I lost my bottle of niaspan and have to wait a few more weeks before my insurance company will pay for my next bottle. Is Niaspan and slow release Niacin the same? I take 2000mg of Niaspan at night along with 20mg of Pravachol. I want to substitute the slow non flush release Niacin in place of the Niaspan until I can get the refill. Is there a big difference between Niaspan and normal slow release Niacin? Just wondering what the difference between the 2 is as I read online that Niaspan is basically slow release Niacin.
Niaspan is "extended" release niacin, not "slow" release. I know this may sound like a mere play on words, but it is physiologically significant. The extended release action helps to prevent liver damage (indicated by the AST & ALT enzymes) during the first pass metabolism. Slow release niacin is merely an attempt to reduce the number and intensity of flushing episodes. I doubt it would be a problem to take the otc niacin until your Rx renews, but I would definitely stay on Niaspan.
One other thing, there is also a medication called Simcor. It is a Zocor (simvastatin) and Niaspan combination. Zocor is a very popular statin, and your Dr. may feel it to be a good substitute for Pravachol. The benefit would be one copay and only one pill to take. You may want to ask him about it on your next visit.
No - Don't mix any form of Extended Release Niacin with either plain or Sustained release. Besides, how do you know these over the counter niacins are really sustained release if they are not FDA approved. You don't kid around with niacin. Mixing the sustained niacins is where liver failure can become a reality. Immediate release is less of a problem if you take another immediate release (at the same dosage)..

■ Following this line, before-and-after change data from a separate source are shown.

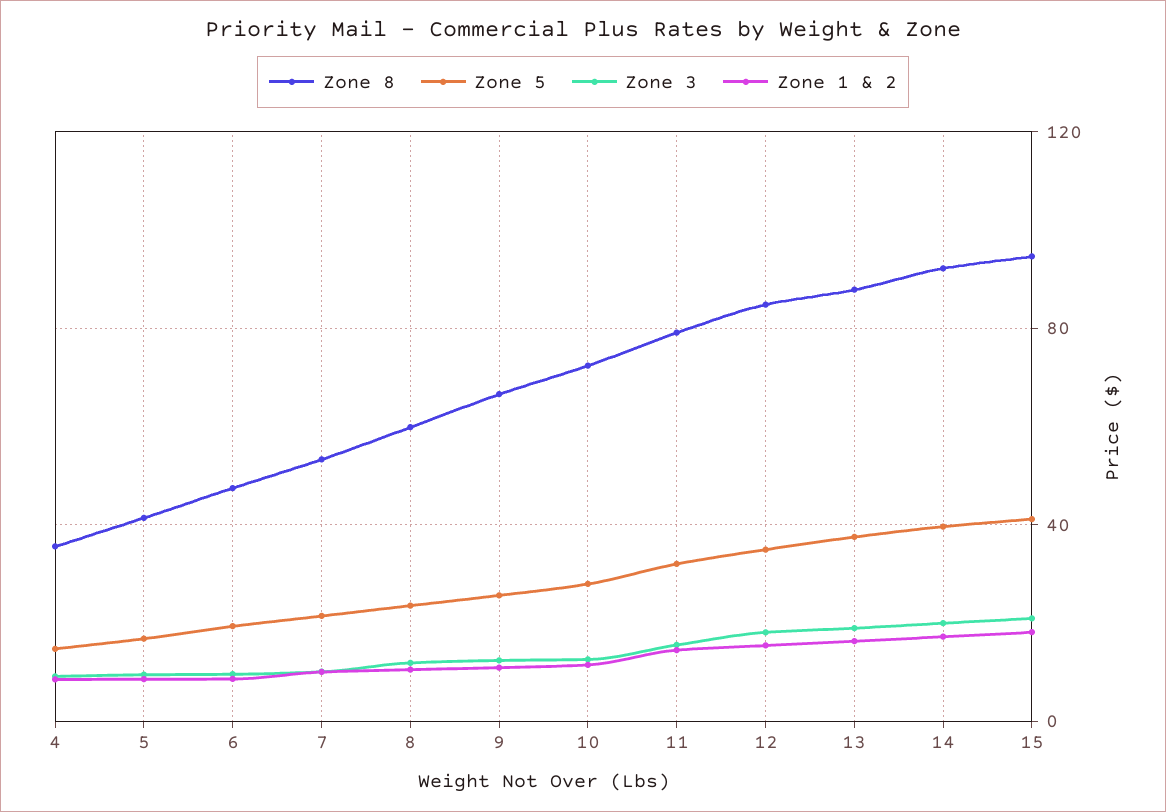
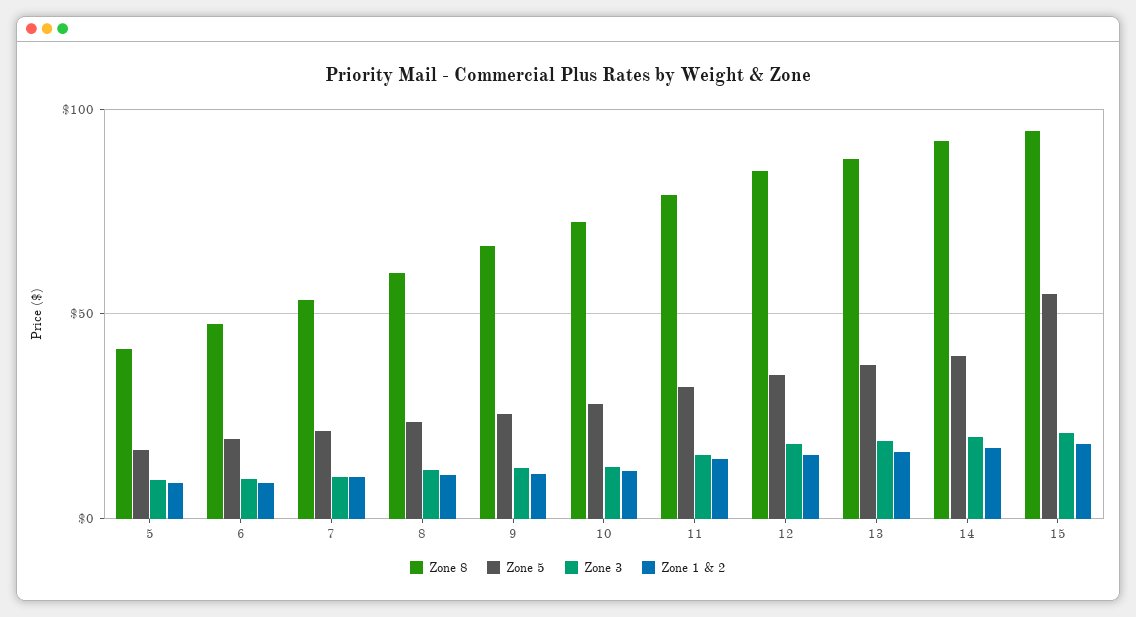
  {
    "Zone 8": {
-     "4": 35,
      "5": 40,
      "6": 50,
      "7": 55,
      "8": 60,
      "9": 65,
      "10": 70,
      "11": 80,
      "12": 85,
      "13": 90,
      "14": 90,
      "15": 95
    },
    "Zone 5": {
-     "4": 15,
      "5": 15,
      "6": 20,
      "7": 20,
      "8": 25,
      "9": 25,
      "10": 30,
      "11": 30,
      "12": 35,
      "13": 40,
      "14": 40,
-     "15": 40
+     "15": 55
    },
    "Zone 3": {
-     "4": 10,
      "5": 10,
      "6": 10,
      "7": 10,
      "8": 10,
      "9": 10,
      "10": 15,
      "11": 15,
      "12": 20,
      "13": 20,
      "14": 20,
      "15": 20
    },
    "Zone 1 & 2": {
-     "4": 10,
      "5": 10,
      "6": 10,
      "7": 10,
      "8": 10,
      "9": 10,
      "10": 10,
      "11": 15,
      "12": 15,
      "13": 15,
      "14": 15,
      "15": 20
    }
  }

Last edited by mod-anon; 03-08-2009 at 11:08 PM.
Reason: removed quote
It should be worth noting that there is no clinical differentiation between the terms "extended", "controlled", or "sustained". Actual dissolution testing of Niaspan, Endur-acin, and Slo-Niacin show they are quite similar, about 5 - 6 hr dissolution times, with niaspan actually being the slowest in this study!

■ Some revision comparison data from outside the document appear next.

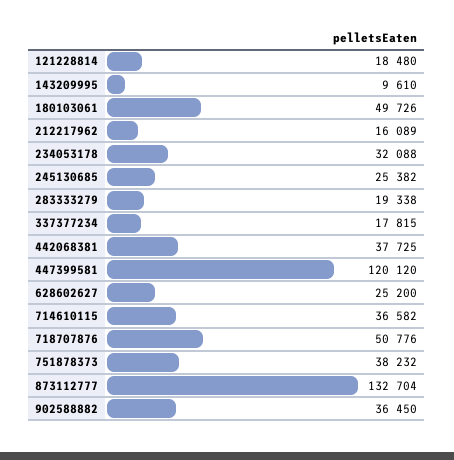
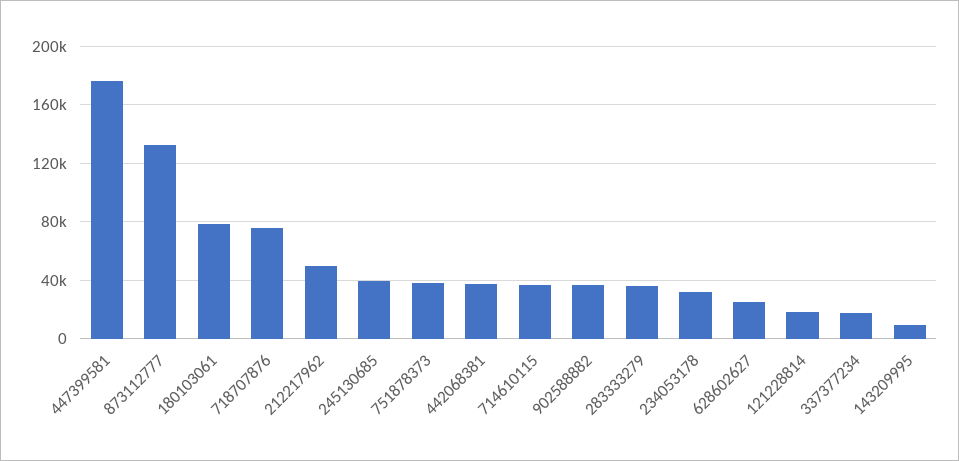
  {
    "121228814": 18480,
    "143209995": 9610,
-   "180103061": 49726,
+   "180103061": 80000,
-   "212217962": 16089,
+   "212217962": 50000,
    "234053178": 32088,
-   "245130685": 25382,
+   "245130685": 40000,
-   "283333279": 19338,
+   "283333279": 35000,
    "337377234": 17815,
    "442068381": 37725,
-   "447399581": 120120,
+   "447399581": 175000,
    "628602627": 25200,
    "714610115": 36582,
-   "718707876": 50776,
+   "718707876": 75000,
    "751878373": 38232,
    "873112777": 132704,
    "902588882": 36450
  }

The risk of hepatotoxicity has very little to do with the differences in these ER/SR preparations, rather how much and how often you take them (regimen). THIS POINT IS COMPLETELY OVER-LOOKED IN THE MEDICAL LITERATURE. IR is the safest and is routinely used up to 6 grams (6000mgs) per day. ER/SR preparations first came out without the understanding of the increased exposure to the live, and like IR niacin, were dosed similarly, ie 1000mg three times daily. These are the doses and regimen that are hepatotoxic. Dosing these preparations twice a day can still be very safe at 1000 - 2000mg total daily dose. This is the best tolerated regimen, and improves the LDL reduction at the expense of some HDL increase. Niaspan, contrary to what every physician in the USA has been told, does NOT have a unique dissolution. It did have a unique REGIMEN - once daily ER/SR niacin. This mimics IR niacin - that is, 2000mg all at once produces a high serum peak in the first hour that causes flushing, retains the HDL benefit of IR niacin, and with greater than 12hrs of no niacin exposure to the liver, is associated with very low liver enzyme increases.
One does need to take the choice of niacin seriously. Only products with adequate published data such that the kinetics, safety, and efficacy are known, should be used. Individual response to niacin varies, and physician monitoring of response needs to be done regardless of the preparation you choose for anyone trying to affect changes in their cholesterol.